Q:What do you see as "mission critical" for the autism community?
A: Educating autistic children without prejudice. As parents and educators, you have to drop literally everything you see or believe and start from a blank slate. If one’s child was blind, the first consideration isn’t to start looking for ways to “fix” them or ship them off somewhere. Autistic children are no different. These are human beings, first. Kindness and compassion should be the superior treatment these children receive. I know this will be difficult. Everyone needs to participate in this effort. Looking for ways to improve the lives of autistic children, rather than “fixing” them for personal comfort or
convenience should be the focus.
Q: What are some of the issues adults with autism are dealing
A: Many autistic adults, like me, wherever they fit on the spectrum, have felt systematically
shut out of the broader national conversation about what our real needs are. In an effort to
counteract this mainstream media misdirect, more autistic adults seem to have found a voice
through social media such as Twitter, YouTube and Facebook. We feel abandoned. The
primary focus is on the children, which is a good thing, but it should not be to the exclusion of adults on the
spectrum who really need their community to understand the struggles they are having.

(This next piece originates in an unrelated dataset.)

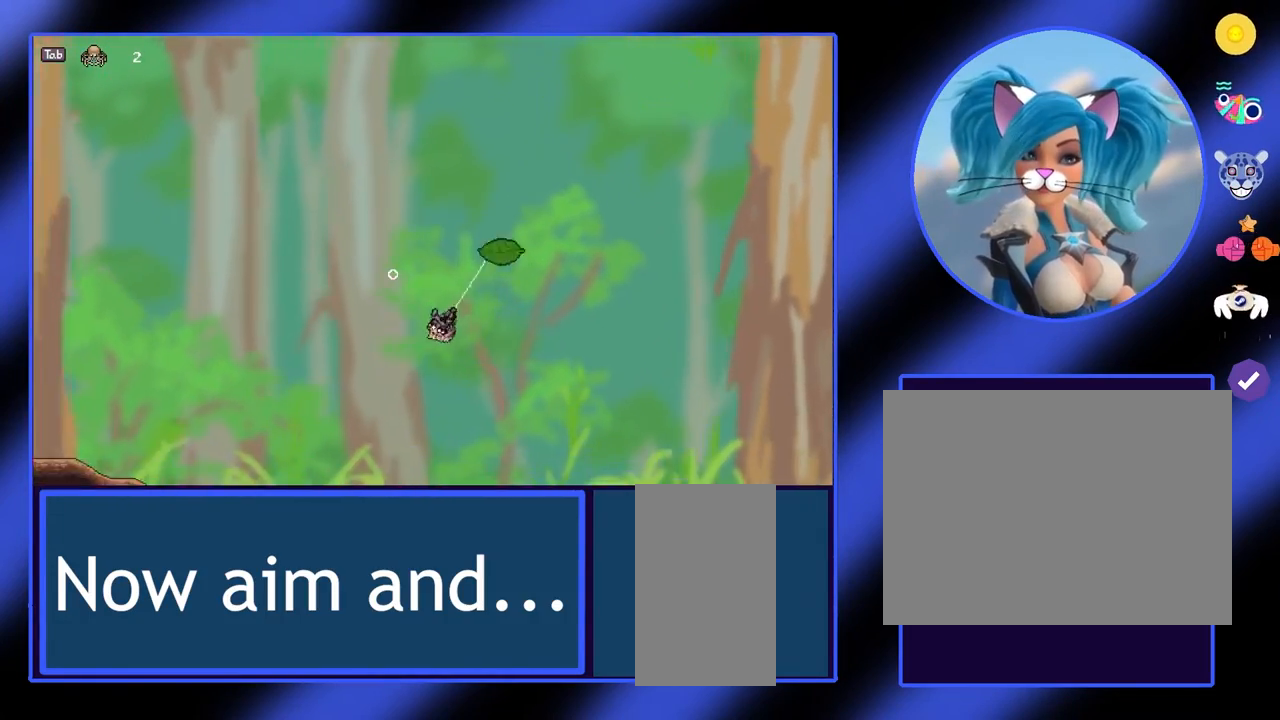
{"keys": [], "mouse": ["left"], "events": []}
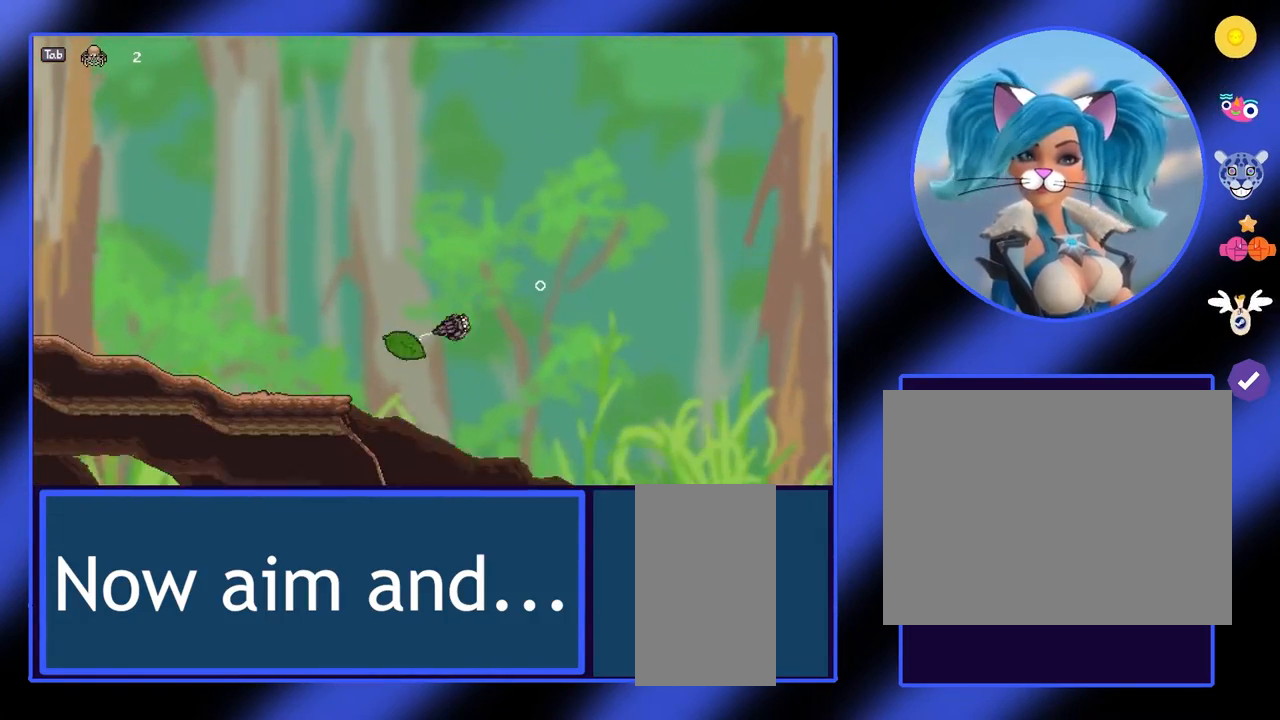
{"keys": [], "mouse": ["left"], "events": []}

Q:Several years ago, you went on a hunger strike. What did you want to
accomplish and did you accomplish it?
A: I wanted to bring attention to the financial disparity many families raising autistic children are experiencing and not just families with young children. I’m talking about elderly parents with autistic adults still living with them. Many cannot retire and all face certain poverty without some type of comprehensive debt relief program. I think I’ve done that.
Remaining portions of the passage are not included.